Cheers abounded as they cleaned up their work area and trotted back to class.  Turning back, I collected my things and thought, not bad for their first attempt at transplanting.  And to think we only lost one tomato.  It was during the process of “staking” the plant to its bamboo support when one boy pulled it out and asked, “Is this okay?”

I nearly fainted from shock.  “Agh!  No–you killed it!”  (You have to understand, I raised these babies from seeds!  It’s devastating when you lose one.)

He looked at me and I looked at him.  I nodded.  “You’ll have to give that one a nice burial, perhaps in the compost pile.”  Then I assured him, “Don’t worry.  It happens.  And look.”  I pointed to the tender sproutlings left behind.  “At least you had the trio!  We’ll just stake those two and we’re good to go!”

Then the Brownie Girl Scouts whipped in for an afternoon of gardening and boy o boy —  talk about energy and enthusiasm — these girls were all over the business of planting pole beans and got right to it! 

From dishing out dirt, tossing in seeds, patting in fertilizer, it was all I could do to keep up with their frantic pace.  I can’t be sure, but we may have pole beans growing all over the garden at the rate these spirited gardeners worked! 

But I never met a bean I didn’t like, so we’ll welcome them anywhere they show up.  Next up:  corn.  And lower elementary.  Talk about energy in the garden–you can’t beat this! 

Working in shifts, these kids were meticulous in their corn planting duties, surprised you could plant the kernel from a corn cob and it would turn into a whole plant.  Didn’t even phase them that our kernels were red.

“Ever seen red corn before?”

Hands shot up.  “I have!  I have!”

With a hand to my hip, I raised a brow.  “Really now…”

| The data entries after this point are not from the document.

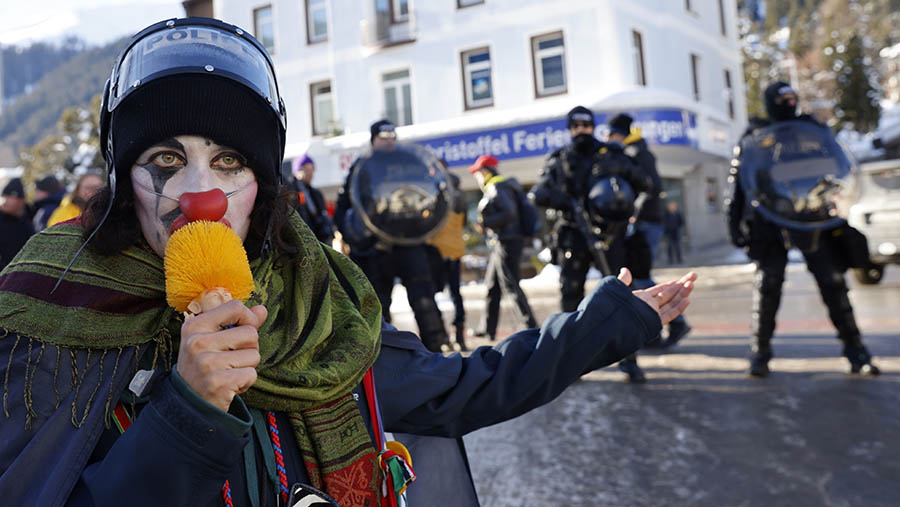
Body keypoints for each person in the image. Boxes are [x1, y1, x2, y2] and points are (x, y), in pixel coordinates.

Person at [0, 18, 696, 507]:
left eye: (230, 160)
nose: (198, 192)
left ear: (263, 186)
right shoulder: (50, 311)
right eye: (164, 159)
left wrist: (603, 325)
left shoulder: (317, 306)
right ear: (124, 182)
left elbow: (461, 390)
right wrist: (187, 407)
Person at [725, 80, 879, 378]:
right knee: (767, 287)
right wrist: (734, 224)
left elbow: (835, 166)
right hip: (770, 222)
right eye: (782, 99)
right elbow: (738, 186)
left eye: (792, 97)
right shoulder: (754, 137)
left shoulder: (811, 131)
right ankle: (759, 354)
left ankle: (857, 351)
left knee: (833, 283)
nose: (789, 103)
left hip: (813, 217)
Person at [530, 105, 653, 382]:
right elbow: (538, 193)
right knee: (571, 297)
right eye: (576, 126)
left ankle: (629, 360)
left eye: (586, 125)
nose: (581, 130)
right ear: (570, 128)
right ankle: (571, 363)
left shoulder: (610, 154)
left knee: (620, 294)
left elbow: (644, 183)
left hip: (609, 235)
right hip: (574, 234)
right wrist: (561, 200)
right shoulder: (560, 159)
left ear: (593, 126)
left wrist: (619, 176)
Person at [334, 119, 450, 352]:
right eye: (383, 137)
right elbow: (345, 206)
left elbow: (434, 189)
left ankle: (436, 351)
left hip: (411, 241)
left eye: (392, 136)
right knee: (376, 307)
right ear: (373, 140)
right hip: (375, 247)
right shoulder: (362, 167)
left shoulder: (410, 161)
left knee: (424, 301)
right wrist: (356, 236)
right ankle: (383, 356)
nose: (389, 141)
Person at [609, 114, 692, 349]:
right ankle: (657, 330)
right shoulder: (636, 151)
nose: (608, 139)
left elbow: (652, 187)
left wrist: (634, 213)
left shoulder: (637, 153)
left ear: (618, 134)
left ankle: (674, 322)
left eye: (610, 134)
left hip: (644, 223)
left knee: (639, 277)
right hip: (644, 221)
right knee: (637, 277)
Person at [467, 155, 538, 342]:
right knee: (493, 286)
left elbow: (509, 213)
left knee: (510, 284)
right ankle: (487, 328)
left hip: (507, 241)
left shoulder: (496, 186)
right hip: (503, 241)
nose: (476, 177)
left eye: (477, 173)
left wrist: (485, 223)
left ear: (485, 172)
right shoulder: (501, 185)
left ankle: (530, 327)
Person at [426, 165, 468, 350]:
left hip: (438, 251)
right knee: (456, 294)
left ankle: (442, 335)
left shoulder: (437, 193)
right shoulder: (460, 195)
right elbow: (463, 222)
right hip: (455, 251)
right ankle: (460, 337)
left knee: (432, 293)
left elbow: (429, 223)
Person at [290, 153, 335, 244]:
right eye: (306, 170)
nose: (310, 173)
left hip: (320, 238)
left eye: (312, 169)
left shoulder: (315, 193)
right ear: (297, 171)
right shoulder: (291, 192)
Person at [0, 178, 34, 270]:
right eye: (3, 197)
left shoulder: (31, 215)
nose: (4, 201)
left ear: (20, 200)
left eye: (9, 197)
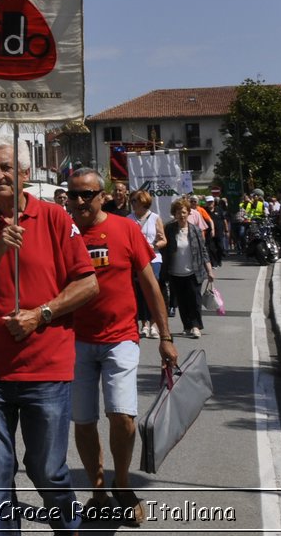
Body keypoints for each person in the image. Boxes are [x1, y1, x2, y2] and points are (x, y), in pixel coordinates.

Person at [0, 139, 98, 536]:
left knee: (48, 471)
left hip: (46, 371)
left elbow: (88, 284)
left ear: (23, 173)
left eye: (6, 167)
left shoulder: (54, 217)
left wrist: (41, 314)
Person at [66, 169, 177, 526]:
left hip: (120, 338)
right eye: (73, 195)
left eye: (87, 194)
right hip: (75, 341)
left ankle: (123, 483)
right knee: (83, 421)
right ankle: (98, 491)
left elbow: (150, 286)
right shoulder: (63, 233)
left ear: (103, 196)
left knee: (123, 416)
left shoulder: (126, 229)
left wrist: (165, 336)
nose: (79, 201)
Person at [162, 201, 211, 339]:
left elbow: (203, 250)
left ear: (188, 213)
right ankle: (187, 326)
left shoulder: (195, 230)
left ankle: (196, 326)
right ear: (174, 214)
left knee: (195, 299)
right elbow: (164, 248)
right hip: (175, 271)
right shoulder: (170, 229)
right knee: (182, 301)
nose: (181, 215)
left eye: (184, 212)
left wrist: (209, 270)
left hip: (193, 270)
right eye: (178, 212)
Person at [130, 190, 166, 339]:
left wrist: (153, 246)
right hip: (135, 261)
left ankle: (154, 324)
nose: (132, 204)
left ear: (143, 202)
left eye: (134, 201)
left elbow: (164, 240)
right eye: (131, 201)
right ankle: (143, 323)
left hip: (153, 259)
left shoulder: (155, 218)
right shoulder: (128, 219)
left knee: (152, 291)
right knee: (139, 292)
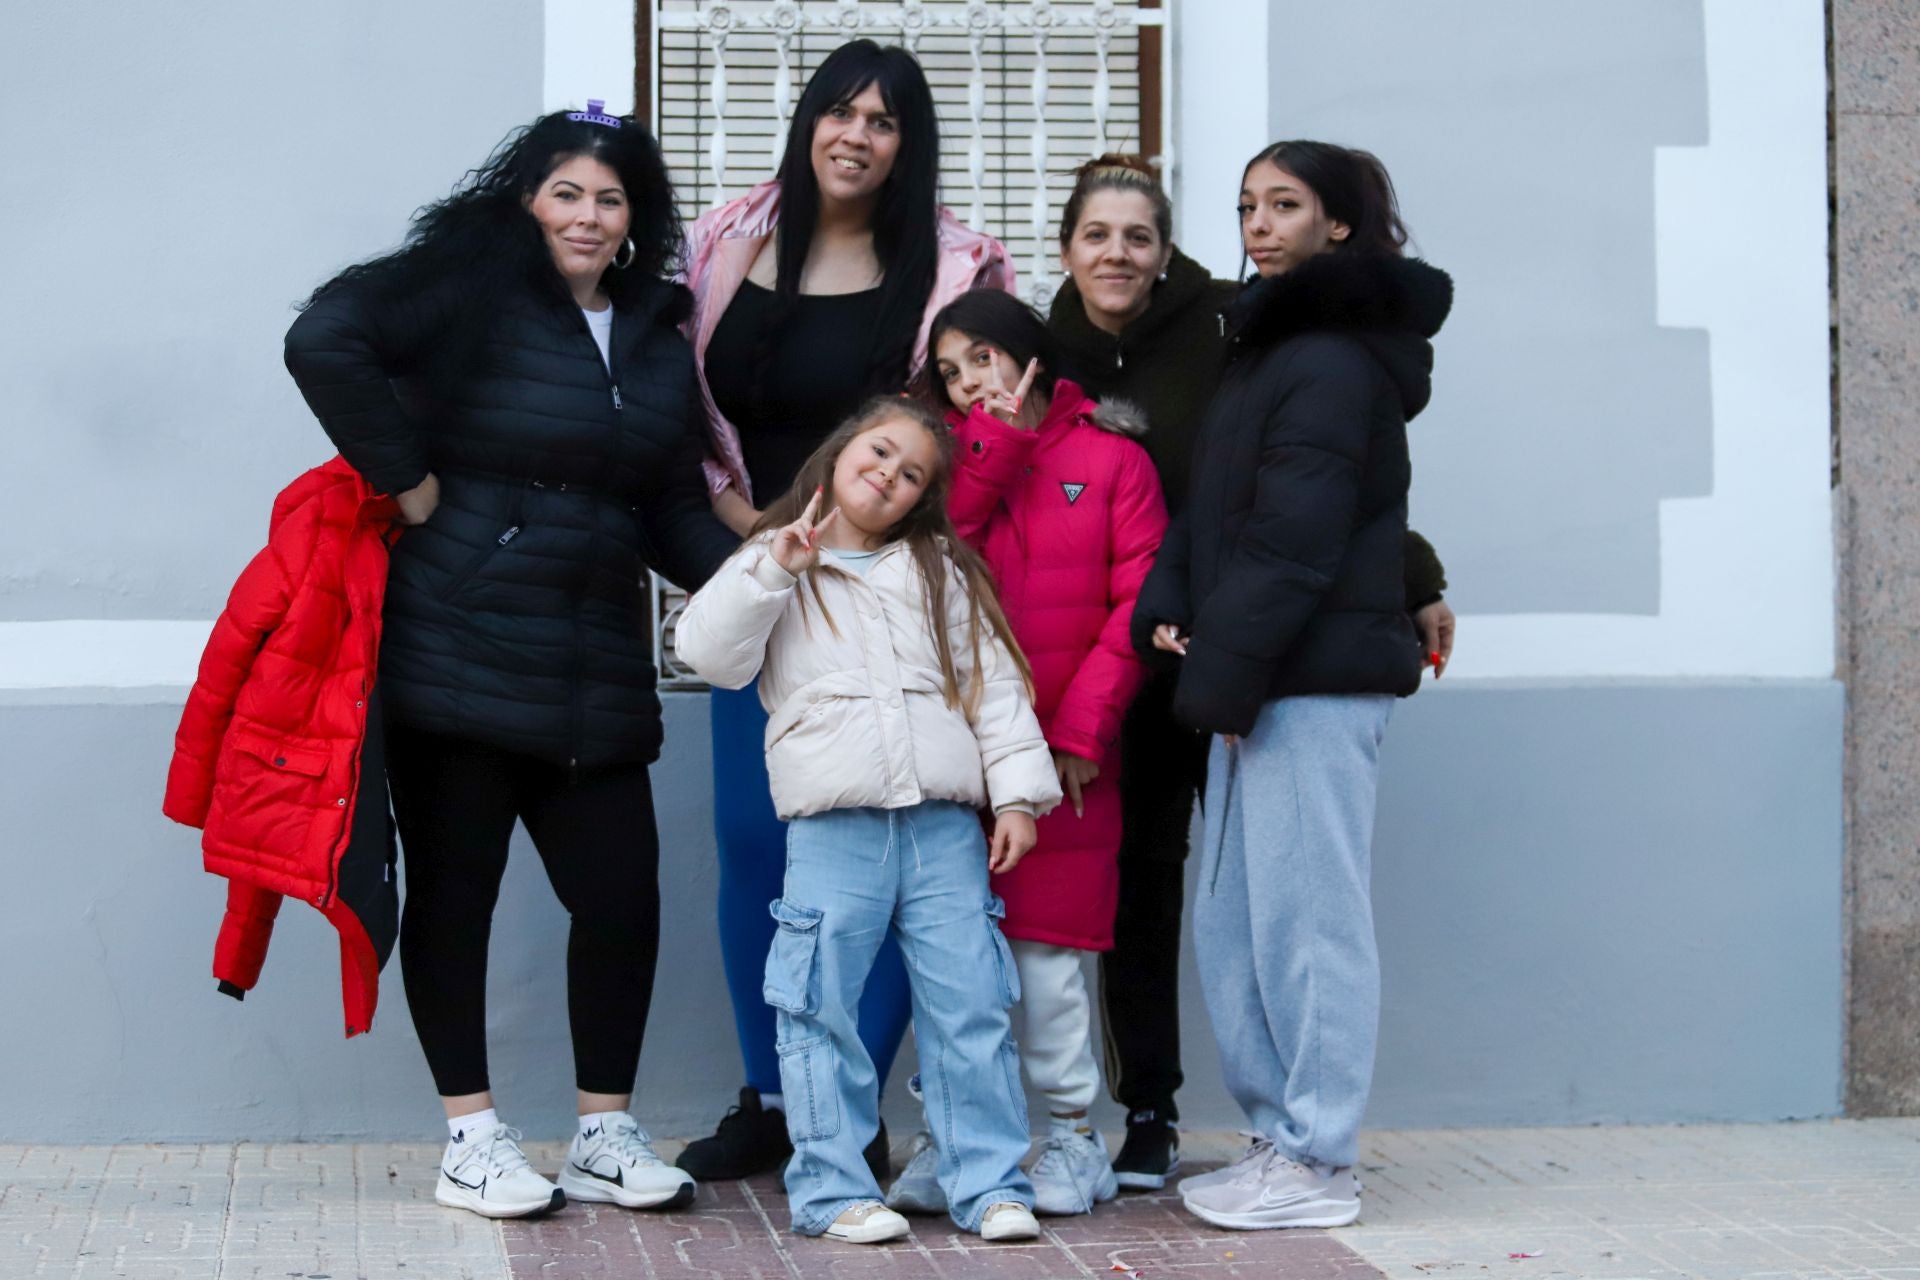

When I said they were telling me “stories” they assured me that was not the case.  They’ve seen it.  For sure.  (There is such a thing, but it’s fun to test their determination which I must admit, remained adamant.)

Our kernels are red, because they were chemically treated to keep them viable and strong for planting and sprouting.  While we’re growing organic, it can be hard to find untreated non-hybrid seed, so this will prove our exception.

Digging diligently, they added dirt and raked it smooth, careful to keep to the rows and not the beds.   We spaced out the holes, staggered our pattern and discussed the reason why.  (Corn grows real tall and needs a little elbow room!)

We even tossed out the worm poop to give them a good and healthy start.  Plants LOVE worm poop and kids LOVE tossing it.  And they refuse to call it “castings.”  It’s poop.  Plain and simple.  You gotta love kids

Another great day in the garden was had by all, not to mention great progress was made.  We’ll invite the little ones (primary/kindergarten) later next week to try their hand at bean plopping and poop tossing (something tells me they will LOVE LOVE LOVE it!)  

And what’s NOT to love about the care and feeding of your plants?